Your agent now builds a model team, not just a model

Pro just got a prediction upgrade with teeth. Train a model now and we don't put all our chips on one algorithm. We hire a small team of specialists, watch how each one behaves on your data, and figure out the right way to combine their judgement into one prediction endpoint.

Crucially, you don't need to know any of this to use it. Connect Claude, ChatGPT, Cursor, or any MCP-compatible client, point it at your CSV, and ask it to build you a model. The LLM handles the rest: uploading the data, scanning the columns, picking the target, kicking off training, reading the results, and calling the prediction endpoint at the end.

Why a model team beats a single model

Every model family sees the world through its own lens. Boosted trees love sharp rules and crisp interactions. Linear models love smooth gradients. Neural nets love subtle multi-column patterns the others would shrug at. Any single algorithm can be brilliant and still have blind spots; a team gets to triangulate. When all four agree, the prediction is confident. When they disagree, the aggregator picks who to trust on this region of the feature space.

Meet the team

XGBoost and LightGBM are the workhorses: fast, opinionated gradient-boosted trees that win most tabular Kaggle competitions and earn their keep on almost any dataset. GLM is the steady hand: a regularised linear model that won't impress you with creativity, but quietly stops the boosters doing something stupid in the sparse corners of your data. TabM is the new hire from Yandex Research: a parameter-efficient neural network with 32 internal ensemble heads, brought in to spot the smooth non-linear interactions the trees can only fake with step functions. CatBoost waits on the bench and gets called up when your dataset is heavy on high-cardinality categoricals, where its ordered target encoding does things the others can't.

The final blend matters

Naive ensembles average every model equally and hope for the best. That works, sort of, the way that picking a restaurant by averaging the team's votes works. We do something smarter. Three aggregators compete to combine the predictions: a weighted blend that scores each family on out-of-fold performance, a stacked meta-learner that learns the optimal mix, and a Caruana-style hill-climber that greedily picks the combination that minimises validation loss. Whichever wins on your data is the one that gets deployed.

MCP is what makes this immediately usable

Here's the part that makes the new stack practical. Paste https://mcp.jitm.ai into your MCP client of choice, sign in, and your LLM gets the full machine-learning loop as a set of tools it can call. Uploading data, scanning columns, picking targets, training, monitoring, explaining, predicting. It doesn't need to know how to tune XGBoost or when to reach for a GLM. Behind every tool call is a serious ML pipeline; the LLM only has to know what you want next.
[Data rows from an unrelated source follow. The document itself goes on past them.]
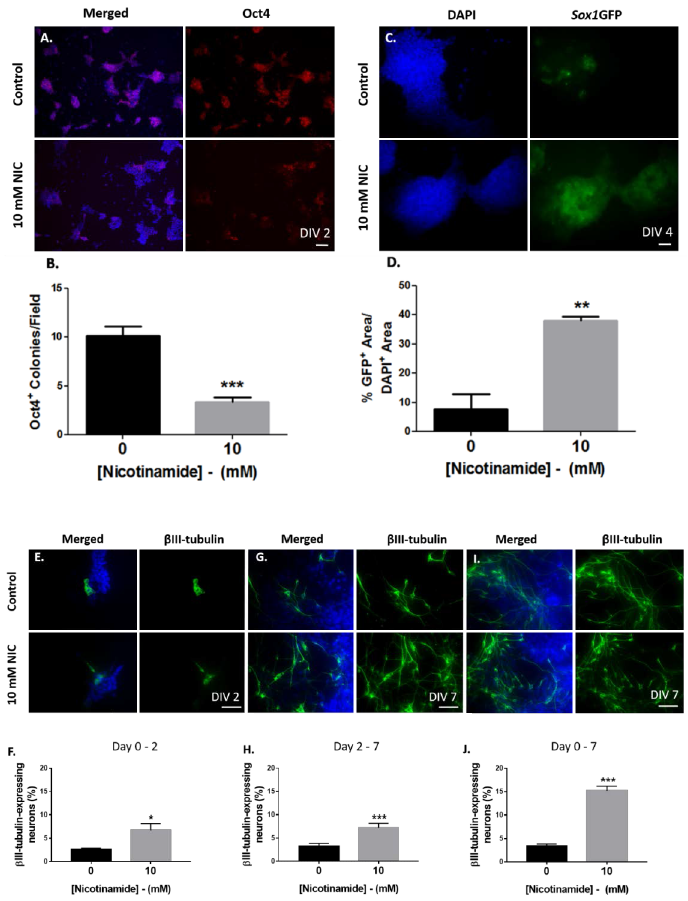
Fig 2. Nicotinamide accelerated neural specification of Sox1 GFP mESCs. Nicotinamide treatment significantly decreased Oct4 + pluripotentcells (A-B) and concomitantlyincreasedGFP + cells (C-D) at day 4, suggestingenhanced neurallineagecommitment. The effect of nicotinamide on immature neuronexpression was assessedduringmonolayerculture periods; (E-F) day 0–2, (G-H) day 2–7 and (I-J) day 0–7. Scale bar 100 μ m appliesto all low magnification images. *** p < 0.001, ** p < 0.01, * p < 0.05.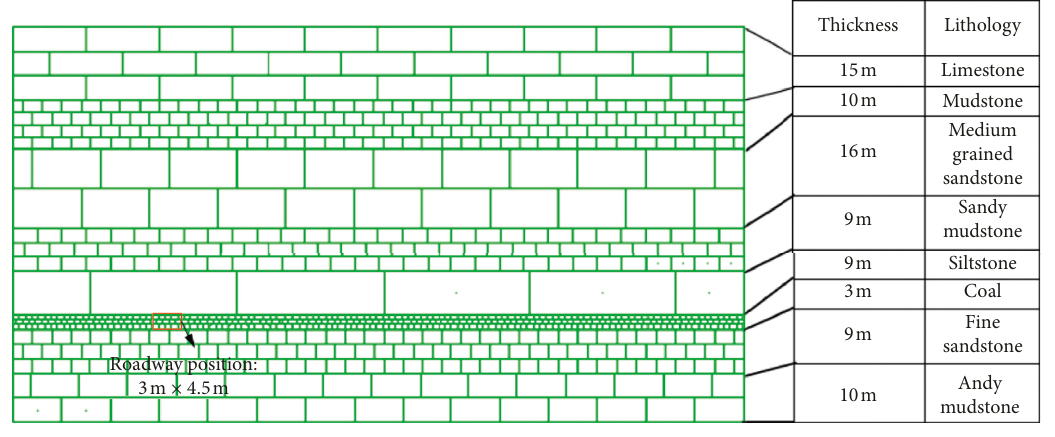
Figure 7: Numerical model.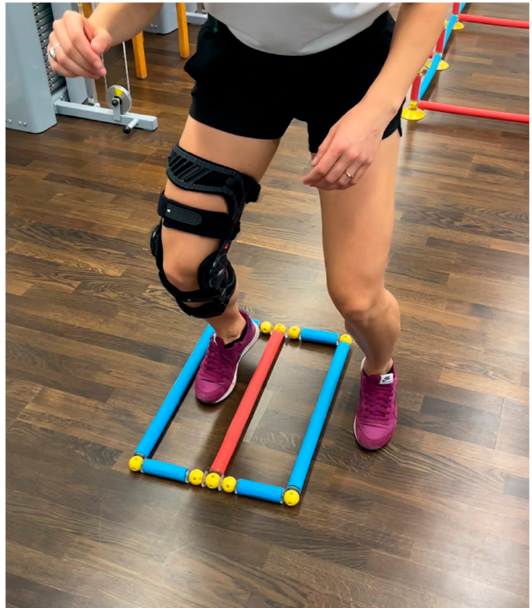
Figure 2. Quick feet test.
For builders, not just ML teams

This is for people who know their data and their product, but don't want to spend a month standing up an ML platform to test a hunch. Maybe you suspect your churn signal lives in the gap between sign-up and first feature use. Maybe your support team thinks they can predict which tickets will escalate from the wording of the first message. Maybe your ops team is curious whether yesterday's weather predicts today's no-shows. Upload the CSV, ask your LLM to build the model, and you'll know in a few minutes whether the hunch is worth chasing. The agent stays in the workflow where the question started.

For ML practitioners

Under the hood, Phase 2 runs all four families in parallel through Optuna TPE search on family-tuned grids, with shared CV splits so the out-of-fold predictions align cleanly for stacking. Three aggregators (weighted blend, stacked meta-learner, Caruana hill-climb) compete on OOF log-loss or RMSE; the winner ships to the inference endpoint. Phase 2 trains on the full dataset with no sampling, so the deployed model is the one that has actually seen everything.

A small trick that makes the linear and neural anchors actually competitive

Linear models can't natively express 'feature > threshold.' Neural networks can, but they pay a sample-efficiency tax to learn it. So before training the non-tree families, we fit a shallow decision tree on the data and hand its split rules to GLM and TabM as extra binary features. They get the boosters' favourite trick (sharp threshold-based features) as a free input, then add their own perspective on top. The tree models don't get these features; they'd just be relearning their own work. The pattern goes back to Facebook's 2014 GBDT-LR paper, well-known in ad-tech and not commonly seen in general-purpose AutoML.

What you should do

Find a CSV you already know well. Hand it to your LLM over MCP. Ask it to build you a model and explain what came out. The end product looks the same as before: one prediction endpoint, one URL, one JSON request. The only thing that's changed is the bench depth behind it.